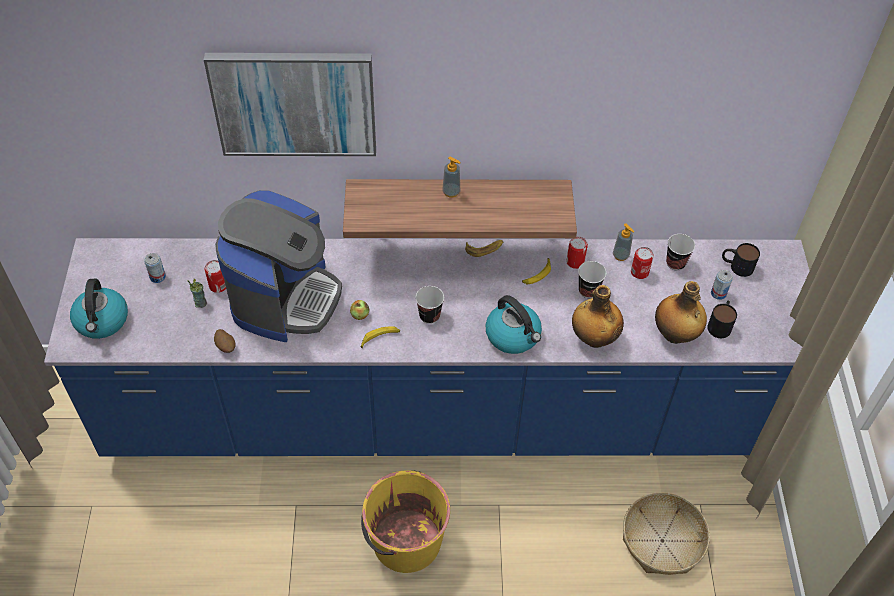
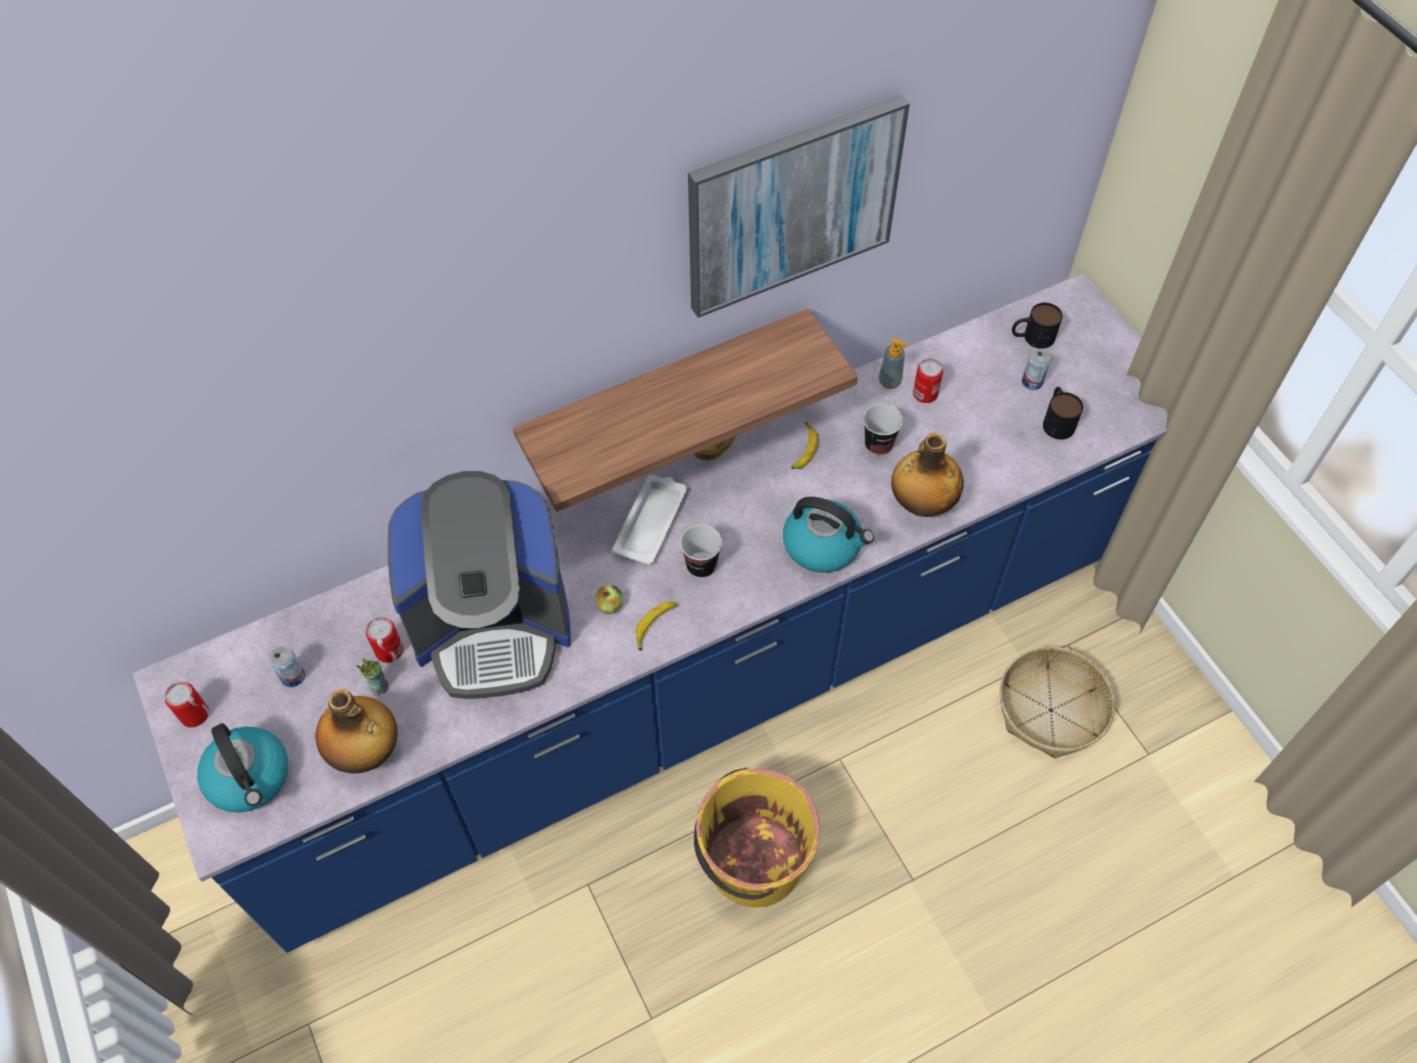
camera: 25 degrees left, 5 degrees up
(226, 347) = (453, 733): potato -> none
(285, 298) = (494, 626): coffee machine -> coffee machine turned 90 degrees clockwise
(294, 103) = (426, 351): picture -> picture (792, 205)
(415, 277) = (651, 522): none -> white tray
(451, 192) = (666, 387): soap dispenser -> none
(575, 262) = (840, 413): can -> can (194, 714)
(675, 263) = (960, 363): cup -> none
(675, 335) = (1014, 457): bottle -> bottle (366, 753)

• _WORK REQUEST_
Render all entries verbatim, excluding any pictures they hold.

• _RESULT_
camera: 25 degrees left, 5 degrees up
(226, 347) = (453, 733): potato -> none
(285, 298) = (494, 626): coffee machine -> coffee machine turned 90 degrees clockwise
(294, 103) = (426, 351): picture -> picture (792, 205)
(415, 277) = (651, 522): none -> white tray
(451, 192) = (666, 387): soap dispenser -> none
(575, 262) = (840, 413): can -> can (194, 714)
(675, 263) = (960, 363): cup -> none
(675, 335) = (1014, 457): bottle -> bottle (366, 753)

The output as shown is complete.